Year
2015
Abstract
: Two important and commonly applied approaches to the nondestructive assay of special nuclear materials for materials accountancy and nuclear safeguards are CAL-ISO and NCC-ISO. In CAL-ISO the heat flow from an item is measured using calorimetry, and the mass of nuclear material present is inferred from the effective power parameter using the estimated relative isotopic composition obtained from gamma spectroscopy. On the other hand, in NCC-ISO the spontaneous fission rate is obtained by measuring the item in a neutron coincidence counter, and the mass of nuclear material present is inferred using the effective 240Pu weight fraction inferred from the relative isotopic composition obtained from gamma spectroscopy. In both cases, the parameters needed to interpret the measurement, effective power and Pu-240-effective, respectively, are linear combinations of the isotopic composition (weight fraction of each contributory nuclide), and in both cases, for field measurements the estimated isotopic composition usually comes from a high-resolution gamma spectrum analysis. The estimated relative isotopic composition is expected to exhibit nonzero covariance if for no other reason than it is a normalized vector. The gamma spectrum analysis is quite involved and introduces other dependences which are not easy to assess (although we are working on this).

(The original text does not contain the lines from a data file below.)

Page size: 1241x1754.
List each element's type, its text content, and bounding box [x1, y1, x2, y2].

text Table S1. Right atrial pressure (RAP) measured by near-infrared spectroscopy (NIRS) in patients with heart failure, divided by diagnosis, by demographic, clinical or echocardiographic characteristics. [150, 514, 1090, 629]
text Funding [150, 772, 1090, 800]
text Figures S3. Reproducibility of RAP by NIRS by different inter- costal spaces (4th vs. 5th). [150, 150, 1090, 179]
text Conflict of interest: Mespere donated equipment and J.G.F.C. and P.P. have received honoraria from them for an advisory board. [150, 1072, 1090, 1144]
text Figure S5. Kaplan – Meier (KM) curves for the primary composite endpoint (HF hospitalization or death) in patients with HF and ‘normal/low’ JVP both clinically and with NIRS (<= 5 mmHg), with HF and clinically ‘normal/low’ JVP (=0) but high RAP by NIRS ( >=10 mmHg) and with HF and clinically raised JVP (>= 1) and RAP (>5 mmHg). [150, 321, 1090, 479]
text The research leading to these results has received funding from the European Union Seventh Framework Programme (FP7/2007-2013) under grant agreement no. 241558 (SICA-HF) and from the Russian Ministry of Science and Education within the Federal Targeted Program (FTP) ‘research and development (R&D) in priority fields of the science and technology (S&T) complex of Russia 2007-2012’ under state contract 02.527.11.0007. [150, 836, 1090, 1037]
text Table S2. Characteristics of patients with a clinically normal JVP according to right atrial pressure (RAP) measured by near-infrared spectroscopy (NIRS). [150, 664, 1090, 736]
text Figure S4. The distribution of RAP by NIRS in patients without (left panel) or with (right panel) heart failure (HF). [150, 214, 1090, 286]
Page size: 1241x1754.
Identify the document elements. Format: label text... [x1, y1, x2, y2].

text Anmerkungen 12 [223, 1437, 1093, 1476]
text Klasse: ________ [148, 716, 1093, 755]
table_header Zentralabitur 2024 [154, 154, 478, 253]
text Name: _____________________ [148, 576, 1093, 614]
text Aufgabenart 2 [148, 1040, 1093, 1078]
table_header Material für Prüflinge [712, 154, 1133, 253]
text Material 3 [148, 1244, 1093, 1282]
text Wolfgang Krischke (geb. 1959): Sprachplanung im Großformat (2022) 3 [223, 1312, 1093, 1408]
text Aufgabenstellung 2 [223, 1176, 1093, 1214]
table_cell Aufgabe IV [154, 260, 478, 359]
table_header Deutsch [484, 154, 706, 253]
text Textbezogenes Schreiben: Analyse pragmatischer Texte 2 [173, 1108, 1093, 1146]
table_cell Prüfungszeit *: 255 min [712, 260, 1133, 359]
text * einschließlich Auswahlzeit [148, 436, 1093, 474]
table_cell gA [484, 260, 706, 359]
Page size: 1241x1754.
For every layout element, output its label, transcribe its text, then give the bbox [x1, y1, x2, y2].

However, in practice we have never seen a reported covariance or correlation matrix for relative weight fraction estimation– no matter how it was obtained, including mass spectrometry used in the production of certified reference materials. Anticipating that such information will become routinely available in the future, being no more than a matter of good metrology practice, we show how to propagate the variance structure into the total measurement uncertainty of the material mass. By numerical example, we illustrate the derived algebraic expressions. The approach described, or something equivalent such as simulation, can be readily adopted into future measurement protocols and represent best practices.